Apa yang dimaksud dengan kekasih?
Tiba-tiba
langkahku terhenti tepat di depan pintu masuk gedung sekolah ketika sebuah
tangan yang lebih besar dariku menahan lengan kananku. Aku pun berbalik namun
tak bisa melihat wajahnya melainkan hanya dasi merahnya yang terlihat. Ia lebih
tinggi dariku dan bisa kupastikan ia adalah seorang laki-laki.
“Kau...
Kuma-Musume, kan?”
Suaranya
terdengar halus tapi apa katanya tadi? Kuma-Musume?
Laki-laki
itu merendahkan sedikit tubuhnya untuk melihat wajahku. Bisa kulihat ia
tersenyum seraya melepas lenganku dari genggamannya. Perlahan aku bergerak
mundur tanpa sedikit pun mendongakkan wajah. “Syukurlah, aku tidak salah
orang,” katanya setelah menghela napas lega.
“Kau
salah orang,” sahutku dengan nada datar.
“Mm?
Kurasa tidak salah, namamu pasti Seira Ichizen dari kelas 3-1.”
Kuberanikan
diri untuk menatapnya. “Tapi aku bukan Kuma-Musume.”
Ia
tertawa secara tiba-tiba mendengar perkataanku. Apa-apaan dia itu?
“Gomen ne[2].
Kalau bukan karena boneka beruang yang terus kau bawa, aku tidak akan memanggilmu
seperti itu,” katanya dengan nada menyesal. Senyumnya yang sedari tadi tidak pernah
absen dari wajahnya kini makin terlihat, err... manis? Terlebih setelah kulihat
rona merah di kedua pipinya. Sebenarnya siapa dia?
“Ada
sesuatu yang ingin kusampaikan.”
Kutundukkan
lagi kepalaku sambil meremas tali tas dengan tangan kanan.
“Mungkin
ini terlalu cepat karena baru kemarin kau dan Kain-senpai resmi putus. Tapi... aku harus menyampaikannya sekarang
padamu.” Tidak, jangan lagi... “Aku
ingin kau menjadi kekasihku karena a-aku mencintaimu, I-Ichizen.”
Aku
tak berani menatapnya, menatap wajah dari laki-laki blonde itu.
***
Terulang lagi, lagi, dan lagi. Aku bahkan tak pernah
tahu siapa dirinya tapi ia memintaku untuk menjadi pacarnya. Saat kutanyakan
pertanyaan yang sama dengan laki-laki lainnya, “pacaran itu apa?” Ia tak menjawab secara jelas dan malah terdengar
ambigu.
“Kau akan tahu nanti saat kita pacaran. Jadi, kau
mau ‘kan pacaran denganku?”
“Baka[3],
aku bahkan tak tahu namamu,” kataku sambil menutup buku yang kubaca sedari
tadi. Mataku memperhatikan lima huruf berwarna merah hati yang ada di cover buku. Kenapa aku malah membaca buku tentang cinta?
“Rinne
Kawamura. Itu namaku,” bisik seseorang di telingaku.
Deg!
Sontak aku menoleh seraya memegangi telinga kananku. “K-kau...”

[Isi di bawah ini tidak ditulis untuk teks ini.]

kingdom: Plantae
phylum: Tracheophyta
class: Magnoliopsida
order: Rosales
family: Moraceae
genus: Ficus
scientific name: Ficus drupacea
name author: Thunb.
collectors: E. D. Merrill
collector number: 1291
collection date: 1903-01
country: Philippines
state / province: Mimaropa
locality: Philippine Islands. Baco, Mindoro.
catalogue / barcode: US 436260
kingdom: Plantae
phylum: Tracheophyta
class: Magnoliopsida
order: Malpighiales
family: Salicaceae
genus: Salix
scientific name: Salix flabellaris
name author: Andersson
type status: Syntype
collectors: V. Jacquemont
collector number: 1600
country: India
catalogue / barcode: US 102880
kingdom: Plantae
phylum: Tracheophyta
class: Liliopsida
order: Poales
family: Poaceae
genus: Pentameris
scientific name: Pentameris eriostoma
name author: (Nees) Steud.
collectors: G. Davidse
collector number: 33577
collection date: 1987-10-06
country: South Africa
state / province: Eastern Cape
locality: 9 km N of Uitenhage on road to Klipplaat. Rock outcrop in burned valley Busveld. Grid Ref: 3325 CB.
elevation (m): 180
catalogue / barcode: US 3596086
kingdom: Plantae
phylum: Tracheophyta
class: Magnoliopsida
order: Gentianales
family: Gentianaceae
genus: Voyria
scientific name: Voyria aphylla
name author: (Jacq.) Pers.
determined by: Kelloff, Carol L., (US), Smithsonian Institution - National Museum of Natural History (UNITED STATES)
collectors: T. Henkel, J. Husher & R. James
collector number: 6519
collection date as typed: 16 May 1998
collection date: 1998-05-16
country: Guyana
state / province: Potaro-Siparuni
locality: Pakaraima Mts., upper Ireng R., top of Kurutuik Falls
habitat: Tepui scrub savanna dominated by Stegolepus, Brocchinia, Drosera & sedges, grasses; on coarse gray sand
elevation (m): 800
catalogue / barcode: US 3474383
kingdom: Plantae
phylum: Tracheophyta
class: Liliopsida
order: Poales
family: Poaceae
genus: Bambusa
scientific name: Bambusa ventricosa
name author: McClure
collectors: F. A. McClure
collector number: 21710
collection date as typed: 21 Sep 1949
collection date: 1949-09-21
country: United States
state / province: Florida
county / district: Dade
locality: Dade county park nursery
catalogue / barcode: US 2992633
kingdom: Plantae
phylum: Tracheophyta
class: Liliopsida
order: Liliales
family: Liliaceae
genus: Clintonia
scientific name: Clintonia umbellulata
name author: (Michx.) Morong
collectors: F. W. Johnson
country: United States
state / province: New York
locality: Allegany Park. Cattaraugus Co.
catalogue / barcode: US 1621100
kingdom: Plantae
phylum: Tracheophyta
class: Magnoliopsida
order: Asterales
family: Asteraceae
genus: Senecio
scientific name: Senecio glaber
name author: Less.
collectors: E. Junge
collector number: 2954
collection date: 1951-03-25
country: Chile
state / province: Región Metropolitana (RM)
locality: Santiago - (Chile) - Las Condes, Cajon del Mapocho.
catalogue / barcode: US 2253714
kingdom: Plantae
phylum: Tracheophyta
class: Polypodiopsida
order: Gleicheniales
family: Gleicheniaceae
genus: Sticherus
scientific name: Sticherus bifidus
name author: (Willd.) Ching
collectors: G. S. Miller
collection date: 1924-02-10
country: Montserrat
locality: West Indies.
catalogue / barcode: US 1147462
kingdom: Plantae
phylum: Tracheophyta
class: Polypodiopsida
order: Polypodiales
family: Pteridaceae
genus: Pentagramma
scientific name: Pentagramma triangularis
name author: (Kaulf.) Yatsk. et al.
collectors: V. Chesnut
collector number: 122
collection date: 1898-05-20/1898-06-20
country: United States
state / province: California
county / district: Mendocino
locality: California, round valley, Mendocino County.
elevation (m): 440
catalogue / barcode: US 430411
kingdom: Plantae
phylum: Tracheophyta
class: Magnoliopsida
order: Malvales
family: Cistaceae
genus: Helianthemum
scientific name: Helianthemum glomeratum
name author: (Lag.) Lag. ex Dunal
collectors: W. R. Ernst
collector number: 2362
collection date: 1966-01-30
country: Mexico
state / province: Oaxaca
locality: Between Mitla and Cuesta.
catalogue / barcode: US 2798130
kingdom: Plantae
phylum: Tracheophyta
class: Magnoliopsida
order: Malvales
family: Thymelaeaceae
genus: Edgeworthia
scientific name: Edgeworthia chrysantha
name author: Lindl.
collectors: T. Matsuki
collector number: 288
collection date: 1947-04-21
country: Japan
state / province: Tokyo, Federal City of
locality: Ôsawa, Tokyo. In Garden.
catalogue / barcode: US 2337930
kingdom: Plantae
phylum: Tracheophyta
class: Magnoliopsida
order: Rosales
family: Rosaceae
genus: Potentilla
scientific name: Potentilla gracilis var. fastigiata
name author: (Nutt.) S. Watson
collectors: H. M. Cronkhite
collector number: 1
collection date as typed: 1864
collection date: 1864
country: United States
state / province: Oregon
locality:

“Gomen, aku hanya ingin menggodamu saja
tadi,” katanya.
Set, set.
Dengan
seenaknya laki-laki bernama Rinne itu mengacak-acak rambutku. “H-hentikan,”
pintaku sambil menepis tangannya. “Kau mau apa lagi!?” tanyaku dengan tatapan
tajam tertuju pada kedua mata zamrudnya.
“...”
Beberapa
detik berlalu, ia masih terdiam.
Aku
mendengus kesal lalu berjalan melewatinya.
“Hei,
aku ‘kan hanya bercanda,” kata Rinne sambil menahan lenganku.
Aku
bisa melihat kedua matanya memperhatikan buku di tangan kananku. “Apa yang kau
lihat?” Buku yang kubaca sesegera mungkin kusembunyikan di balik punggungku.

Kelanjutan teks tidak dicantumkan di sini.